**ABOUT THIS EXERCISE:** Report each line of the data that has "hand" somewhere in it.

**SUPPLIED RECORDS:**

- Opening Delimiter -

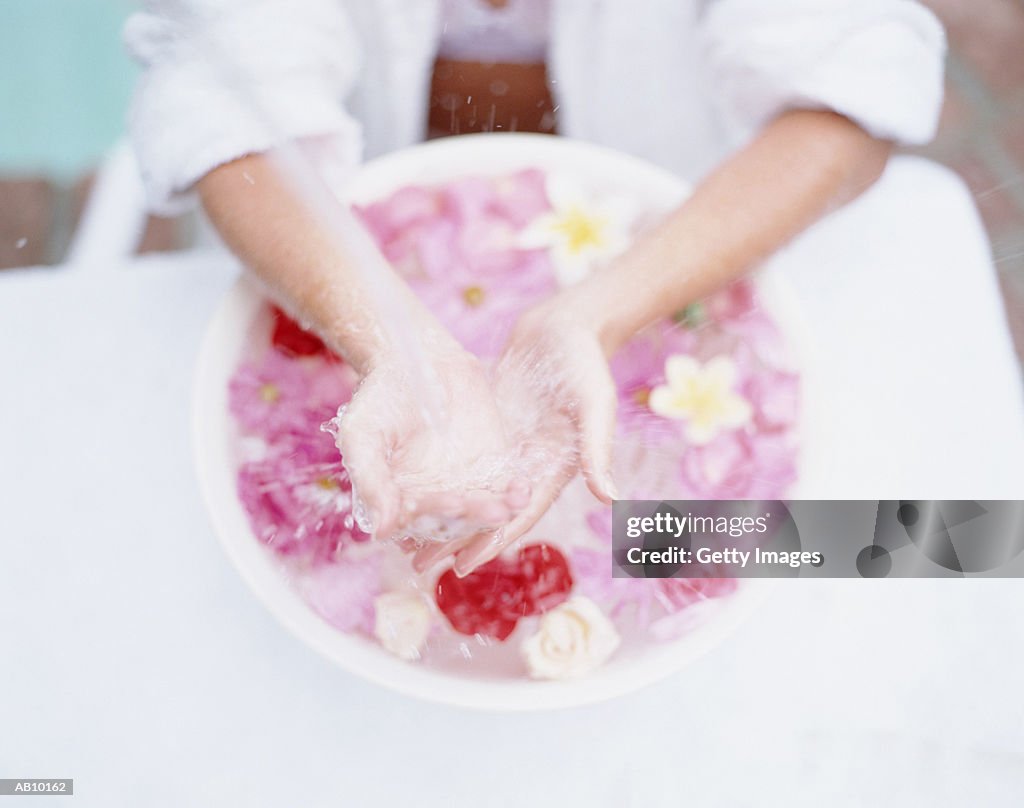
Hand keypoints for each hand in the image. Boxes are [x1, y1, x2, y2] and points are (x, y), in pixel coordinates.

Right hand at [331, 339, 529, 543]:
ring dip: (497, 513)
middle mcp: (433, 502)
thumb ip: (371, 480)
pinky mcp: (492, 470)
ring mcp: (465, 488)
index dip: (434, 513)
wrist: (415, 360)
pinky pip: (505, 489)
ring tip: (509, 508)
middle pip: (455, 521)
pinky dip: (515, 493)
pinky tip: (522, 491)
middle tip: (491, 512)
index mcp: (399, 503)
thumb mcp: (362, 436)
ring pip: (483, 511)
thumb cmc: (379, 399)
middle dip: (473, 517)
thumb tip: (382, 531)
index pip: (417, 521)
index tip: (450, 503)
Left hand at [414, 299, 618, 574]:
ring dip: (443, 516)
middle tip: (417, 565)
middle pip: (487, 513)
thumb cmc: (585, 362)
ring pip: (470, 492)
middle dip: (456, 540)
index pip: (518, 516)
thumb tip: (611, 500)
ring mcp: (506, 449)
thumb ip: (598, 449)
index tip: (460, 569)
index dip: (490, 543)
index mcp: (552, 469)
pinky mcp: (489, 429)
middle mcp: (526, 467)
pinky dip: (442, 481)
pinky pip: (463, 462)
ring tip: (406, 538)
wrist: (566, 325)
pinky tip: (414, 490)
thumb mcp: (595, 403)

- Closing Delimiter -

**REPLY:**
Hand keypoints for each hand in the image. Boxes are [x1, y1, x2, y2] and points are (x, y), in pixel coordinates.
Right hand at [331, 339, 529, 543]:
Left hand at [414, 299, 618, 574]:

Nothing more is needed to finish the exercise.